Fine date, by me, at least. It's time enough to enjoy the Wii a bit more, get used with the 3DS, make people think a bit more about getting the new consoles and it's just before the holidays. But I still think Nintendo could wait a bit more to release a new console and focus on getting more 3rd party support, working on the upcoming launch titles and on making the WiiU's release a groundbreaking one.
Also, waiting for the graphical material to get cheaper wouldn't hurt either. That also works for Sony and Microsoft.
@Brick Nintendo practically handed the 3DS launch lineup on a silver platter to third-parties, and look how well that turned out. I just don't see people buying a Wii U for the third-party games, unless they don't have a PS360, in which case it doesn't matter what month the system launches. But, I also don't think it was ever about the numbers. Third-party games didn't come to the Wii because the hardware wasn't capable enough to handle the games they wanted to make, but that excuse makes them sound lazy. So, they came up with other reasons why they didn't release games on the Wii, sales being one of them. Low sales haven't stopped them from releasing games on the PS3, Xbox 360, and PC. Plus, games like Resident Evil 4 sold over a million copies on the Wii, but did the Wii get Resident Evil 5? Nope.
Third-parties are playing a rigged game, and if the sales excuse no longer flies, they'll find some other reason to not develop on a Nintendo platform. So, I don't get caught up in the numbers, and I just buy whatever game I want to play on whatever platform I want it on. I suggest everyone else do the same, and the reason to buy a game shouldn't be because it may or may not lead to other games you may want in the future. That's like a hostage situation, and we shouldn't put ourselves in that position.
Actually, I'd say developer laziness is what earned them low sales on Wii to start with.
I agree that major 3rd parties didn't come to Wii because the platform wasn't conducive to the types of games they wanted to make. But would you call that lazy? I'd call it motivated to reach a higher vision.
If they were lazy then they all would have jumped on board the Wii-boat when it was selling gangbusters and just developed "last gen" games for it exclusively, pushing no technical boundaries.

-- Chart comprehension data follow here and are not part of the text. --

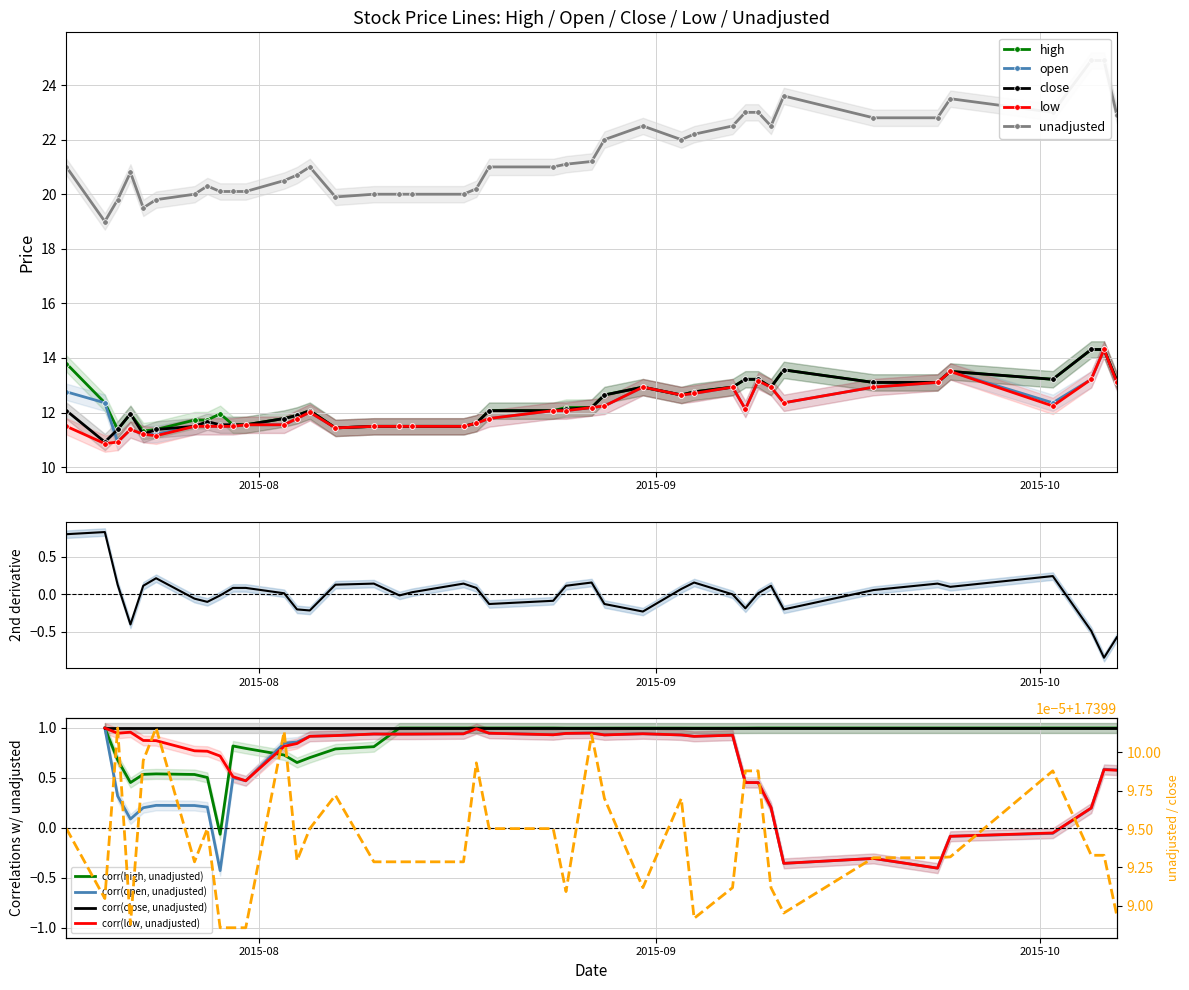

How many values in the low series are below 12?

20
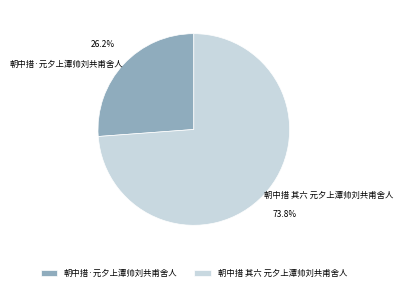

The 朝中措·元夕上潭帅刘共甫舍人 slice represents 33% of the pie. True or false?

False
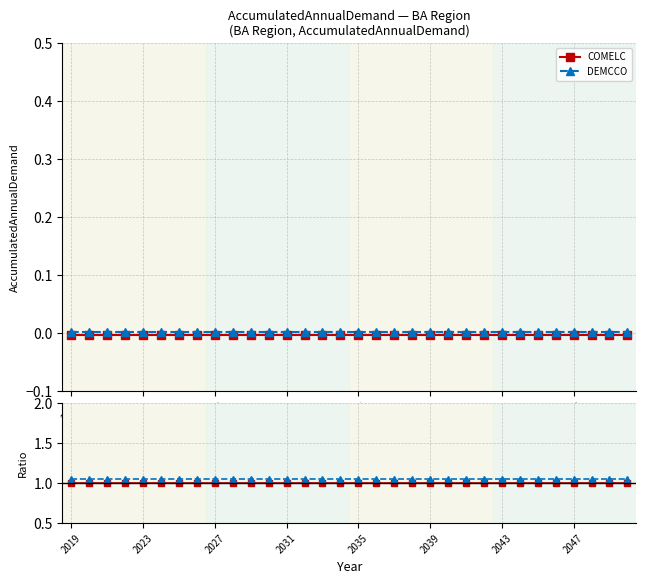

Rank the series at 23 from lowest to highest value.

COMELC, DEMCCO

That would have been lazy.
What they did instead was throw bush-league teams on to Wii projects with abysmal budgets, in affect offering crap support. 3rd-parties got burned on Wii because they didn't even bring their A game and were rewarded in turn with low sales. Now that was lazy.
@New Forms No, I don't think it's lazy to skip the Wii if a company has an ambitious game in mind that wouldn't work on the Wii. I just think that third-parties believed that reason would give them a negative perception from the Wii audience, whether it's true or not. "We don't think your platform is good enough" is probably the message they thought it'd send, and they wanted Wii owners to buy the games they did release, so they didn't want to make it sound like an inferior platform.
And if a company doesn't want to make games for the Wii U for whatever reason, they will find some reason to justify it, even if the sales are good.
The majority of 3rd parties didn't come to the Wii not because of the platform itself (developers don't mind making handheld, downloadable, even... ew... iPhone games if there is money to be had, tech be damned) but because the platform pretty much had to be developed for exclusively, whereas they could make PS3/360/PC games elsewhere.